Suicide plays a redemptive role in the film. It's not an uncommon device but I wondered how it works or what meaning it had for you.

I'll just say that incest is a theme in the film; Agatha is doomed in a sense and wishes to escape the horrors that have been perpetrated by her parents, but can't fully. She can't shatter the incestuous template. She does have an incestuous relationship with her brother but it's non-erotic. It's tender, not physical. Yet she is still compelled to have the marriage ceremony in the film. Her liberation is through suicide. I hope that we feel some compassion for Agatha and see that this is an acceptable way out of the dead end, moral and even physical problem. Of course it's presented in a way that for me is lyrical and dreamlike, but I avoid any kind of moralizing in the film; whether a character's actions are appropriate or not is not my area of jurisdiction.

You seem to have had a close involvement with the film's making.

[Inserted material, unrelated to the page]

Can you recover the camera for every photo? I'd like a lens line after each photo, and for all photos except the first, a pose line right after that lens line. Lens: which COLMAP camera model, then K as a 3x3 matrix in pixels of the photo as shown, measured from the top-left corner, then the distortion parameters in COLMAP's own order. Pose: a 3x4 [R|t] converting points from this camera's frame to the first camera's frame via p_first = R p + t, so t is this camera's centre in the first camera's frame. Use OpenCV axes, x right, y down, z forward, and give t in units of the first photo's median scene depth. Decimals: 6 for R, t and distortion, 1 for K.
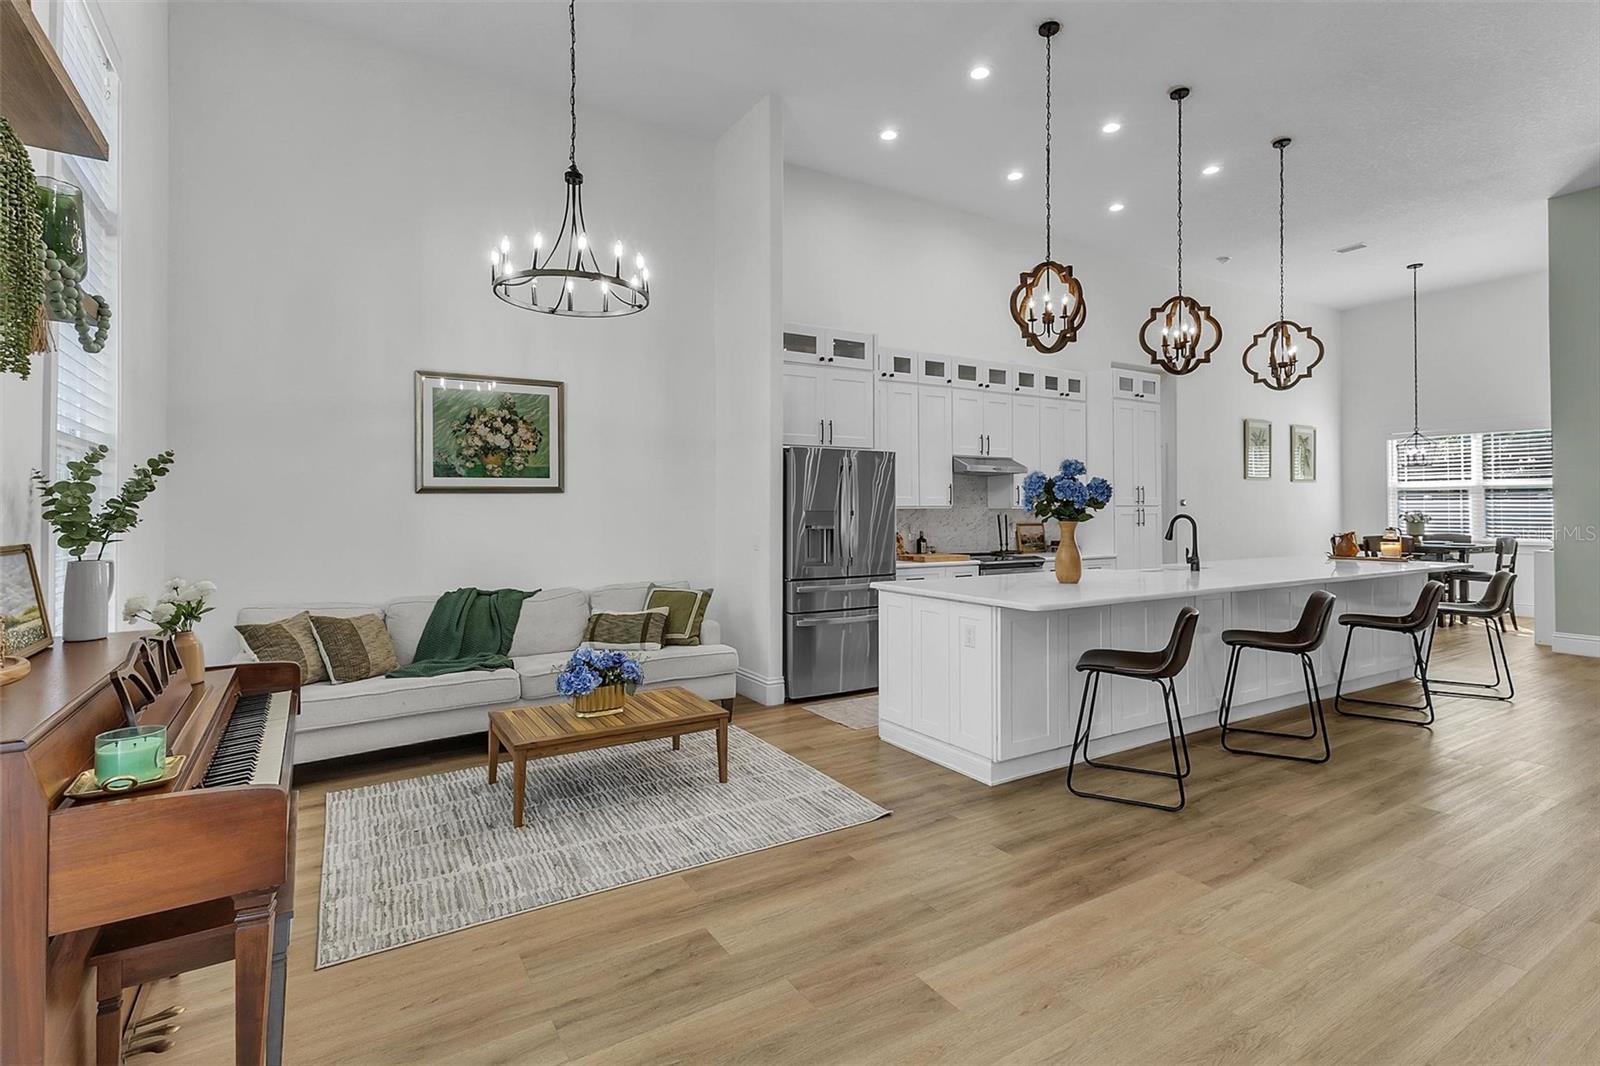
lens RADIAL K [[752.3, 0, 799.7], [0, 752.3, 517.9], [0, 0, 1]] dist [0.026966, -0.001029]
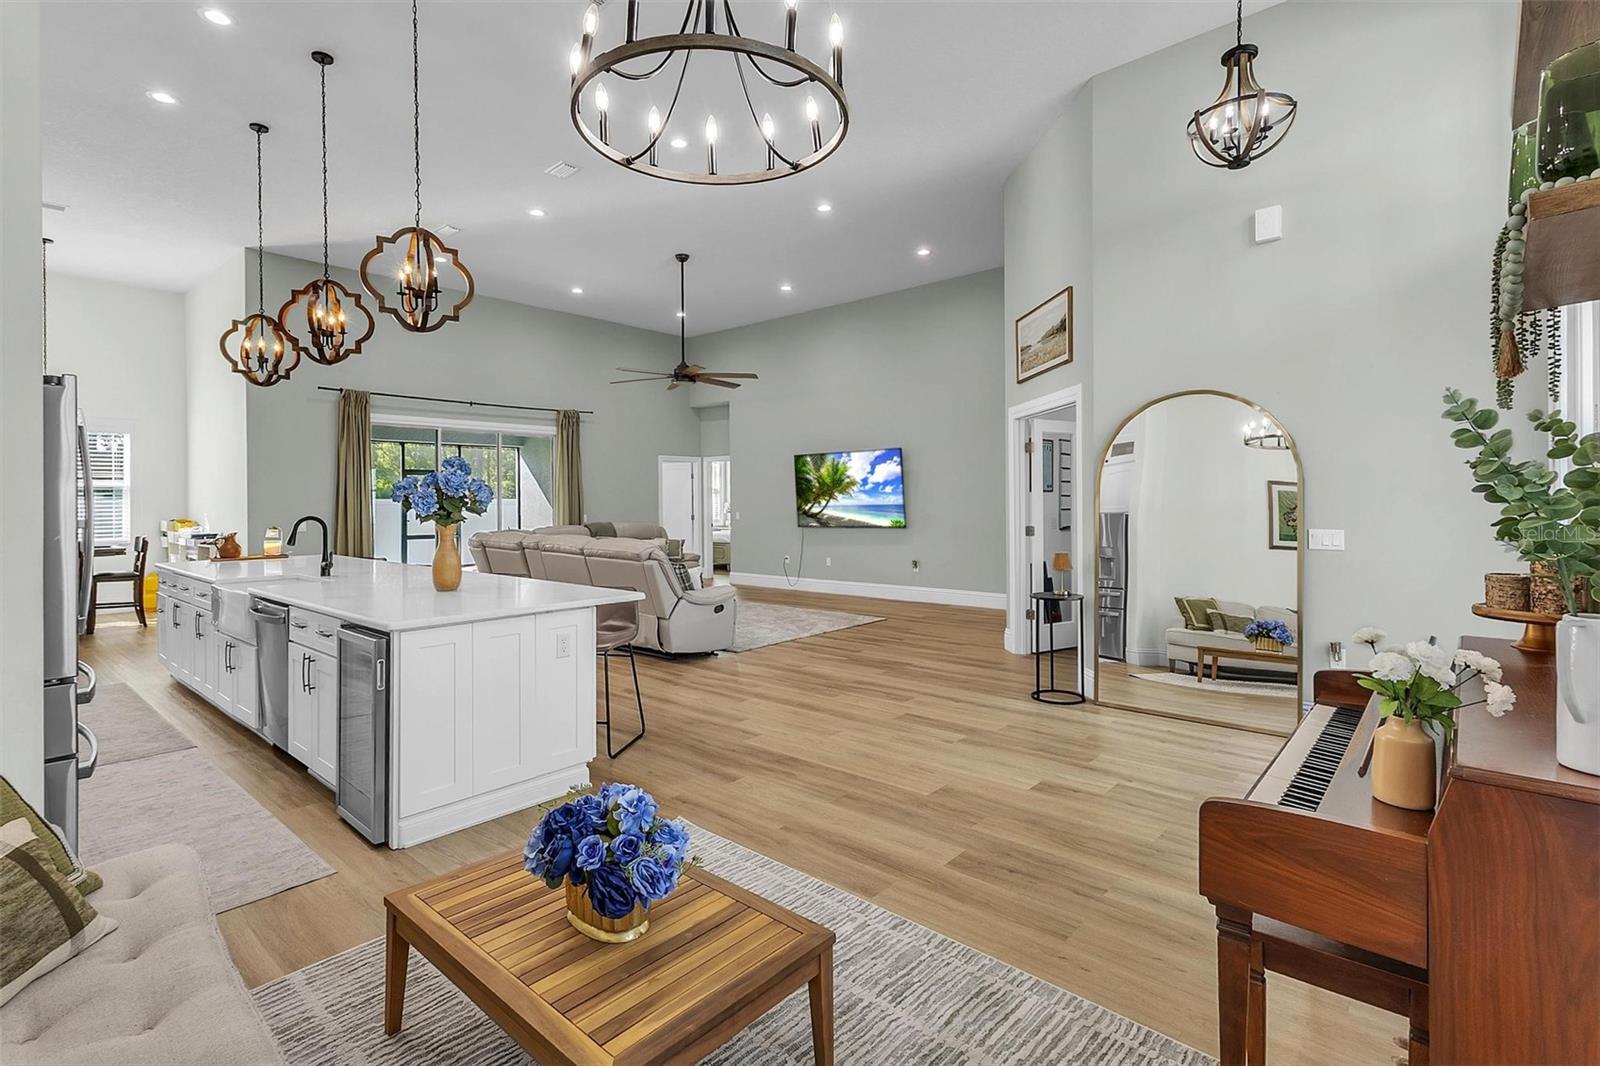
lens RADIAL K [[752.3, 0, 819.2], [0, 752.3, 501.3], [0, 0, 1]] dist [0.026966, -0.001029]
pose [[-0.297489, 0.008140, 0.954690, -1.109326], [0.017628, 0.999840, -0.003032, -0.012063], [-0.954562, 0.015927, -0.297585, 1.432514]]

I was very lucky in that David is the final arbiter, and we had no interference whatsoever. It was a very unusual situation. I was on set every day so in that sense it felt very collaborative although I had no desire to question David's choices. I was completely in his hands and trusted him implicitly. But the idea that the writer can craft a script and have it be faithfully followed, to the point where David would make the decision whether to do another take or not, if an actor left out an "and" or "the"; that the most taboo things that I'd written the celebratory dance after Julianne's character learns that a competitor's child has died, the toilet scene, the menstruation scene, or the little girl appearing as a ghost with tattoos on her body in a wedding gown that this would be faithfully replicated, interpreted and explored by another human being, shattering this idea of the writer as an isolated figure who has been abused by the director, where I could really step into the same pod with David as in The Fly, and literally become conjoined, that was thrilling to me and very unusual. I doubt that will happen again. I'd say that was the most extraordinary thing. It was like writing a piece of music and then finally hearing it after so many years.